Figure 5. Spindle Scaling in Encapsulated Xenopus Egg Extracts and Cytokinesis-Inhibited Zebrafish Embryos (A) Spindle assembly in cell-like compartments by encapsulating Xenopus laevis egg extract in inert oil. Droplets are compressed between spacer beads to improve image quality and spindle orientation. Microtubules are labeled with tubulin-atto488. (B) Spindle scaling with droplet size is consistent with a simple limiting component model in the absence of membrane partitioning. Left: spindle length in encapsulated Xenopus laevis egg extract scales with droplet diameter. Each dot denotes an individual measurement (n = 77). Right: spindle volume scales linearly with droplet volume (gray dotted line and fit in orange). (C) Microtubule dynamics remain constant over a large range of spindle sizes in encapsulated Xenopus laevis egg extract (see also Video S6). Altogether these measurements determine the average microtubule length in the spindle (right). Gray dots denote individual measurements (n= 32, 48, and 27), and black dots are averages over 5 μm spindle size intervals. Error bars show SDs. The orange lines show the average values. (D) Pharmacological inhibition of cytokinesis using cytochalasin B in zebrafish embryos prevents the formation of new cell boundaries leading to spindles sharing the same cytoplasm. Left: a control embryo at cell stage 128 shows normal cellularization (spindles in cyan and cell boundary in magenta). Right: a perturbed zebrafish embryo at two distinct cell stages showing that new boundaries are not formed (cytochalasin B was added at cell stage 8), but spindles continue to divide and scale as they share the embryo cytoplasm. (E) Spindle scaling in control DMSO condition scales as the cell boundary (dark gray points, n = 41) whereas in the cytochalasin B perturbation, spindles scale linearly with the volume per spindle (green points, n = 69). The overall amplitude of spindle volumes is additionally decreased in the cytochalasin B condition, consistent with surface sequestration of a microtubule nucleation inhibitor. As reference, data from embryos without DMSO or cytochalasin B treatment is shown in light gray.

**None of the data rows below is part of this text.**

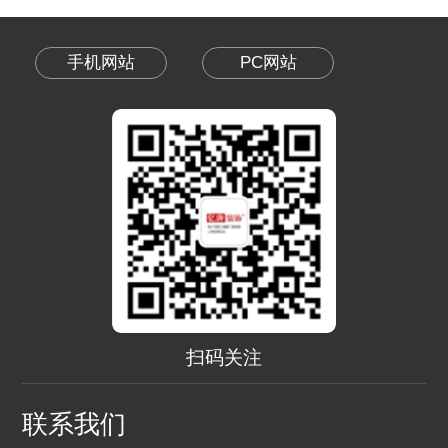
手机网站
PC网站
扫码关注
联系我们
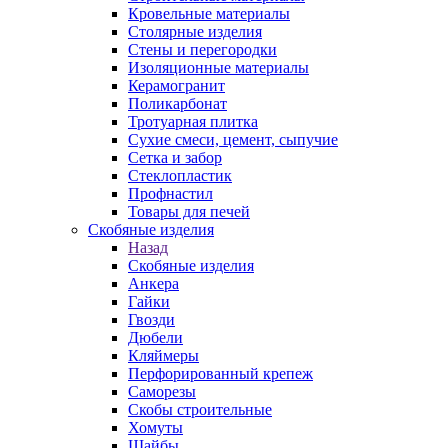
Кровельные материалы
Столярные изделия
Стены и перегородки
Изоляционные материалы
Керамогранит
Поликарбонат
Тротуарная плитка
Сухие смеси, цемент, сыпучие
Сетка и забор
Стеклопластик
Профнастил
Товары для печей
Скобяные изделия
Назад
Скобяные изделия
Анкера
Гайки
Гвозди
Дюбели
Кляймеры
Перфорированный крепеж
Саморезы
Скобы строительные
Хомуты
Шайбы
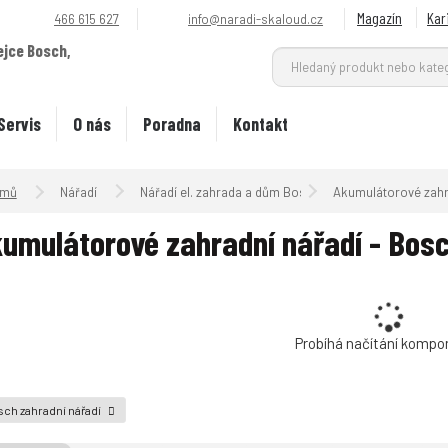
Magazín
Kar
466 615 627
info@naradi-skaloud.cz
ejce Bosch,
.
Servis
O nás
Poradna
Kontakt
Úvodní strana
Nářadí
Nářadí el. zahrada a dům Bosch
Akumulátorové zahr
umulátorové zahradní nářadí - Bosc
Probíhá načítání kompo
ch zahradní nářadí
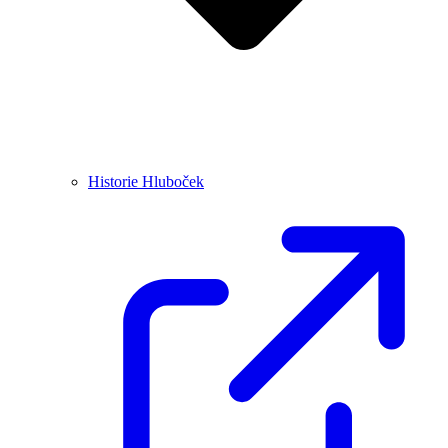
Historie Hluboček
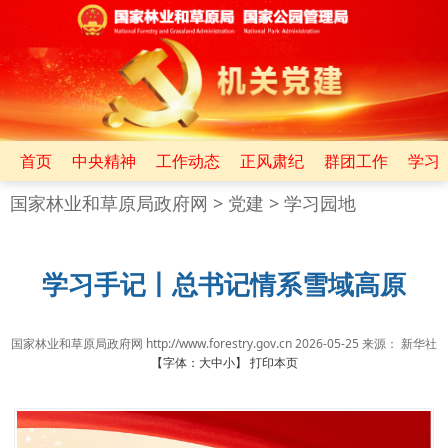
首页
中央精神
工作动态
正风肃纪
群团工作
学习
国家林业和草原局政府网
>
党建
>
学习园地
学习手记丨总书记情系雪域高原
国家林业和草原局政府网 http://www.forestry.gov.cn
2026-05-25
来源：
新华社
【字体：
大
中
小
】
打印本页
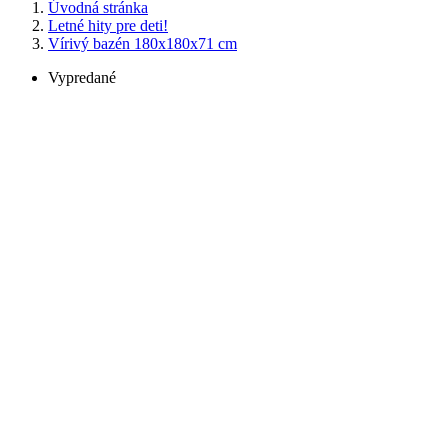
Úvodná stránka
Letné hity pre deti!
Vírivý bazén 180x180x71 cm
Vypredané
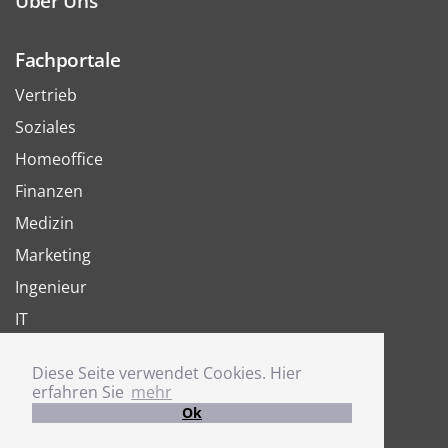
Über Uns
Fachportale
Vertrieb
Soziales
Homeoffice
Finanzen
Medizin
Marketing
Ingenieur
IT
Arbeit
Diese Seite verwendet Cookies. Hier
Joboter
erfahren Sie
mehr
Ok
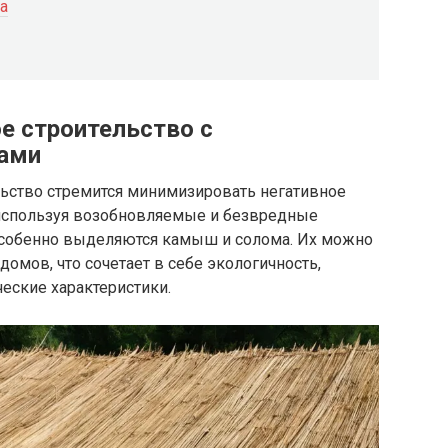
а
е строительство с
ами
ьство стремится минимизировать негативное
используя возобновляемые и безвредные
особенно выделяются камыш и солома. Их можно
домов, что сочетает в себе экологичность,
еские характеристики.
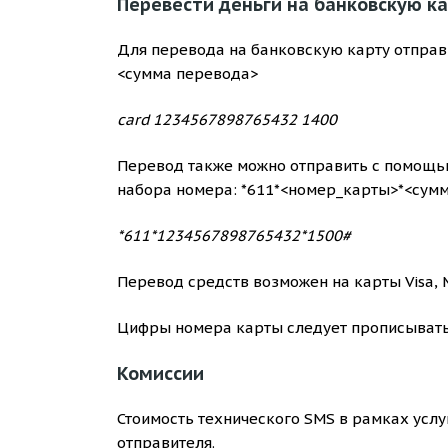
Перевести деньги на банковскую к
Для перевода на банковскую карту отправ
<сумма перевода>
card 1234567898765432 1400
Перевод также можно отправить с помощь
набора номера: *611*<номер_карты>*<сумм
*611*1234567898765432*1500#
Перевод средств возможен на карты Visa, M
Цифры номера карты следует прописывать с
Комиссии
Стоимость технического SMS в рамках услу
отправителя.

Figure 6. Hierarchical Regulation of Spindle Scaling Schematics of the different regimes of spindle scaling. For large cells, spindles reach an upper limit because activation and availability of microtubule nucleators is restricted to a reaction-diffusion volume. Below this volume, spindles scale with cell size by regulating microtubule number, which depends on the surface area of the cell through the sequestration of a microtubule nucleation inhibitor. When the surface to volume ratio exceeds a critical value, components that regulate microtubule dynamics become limiting, leading to a change in microtubule length for small cells.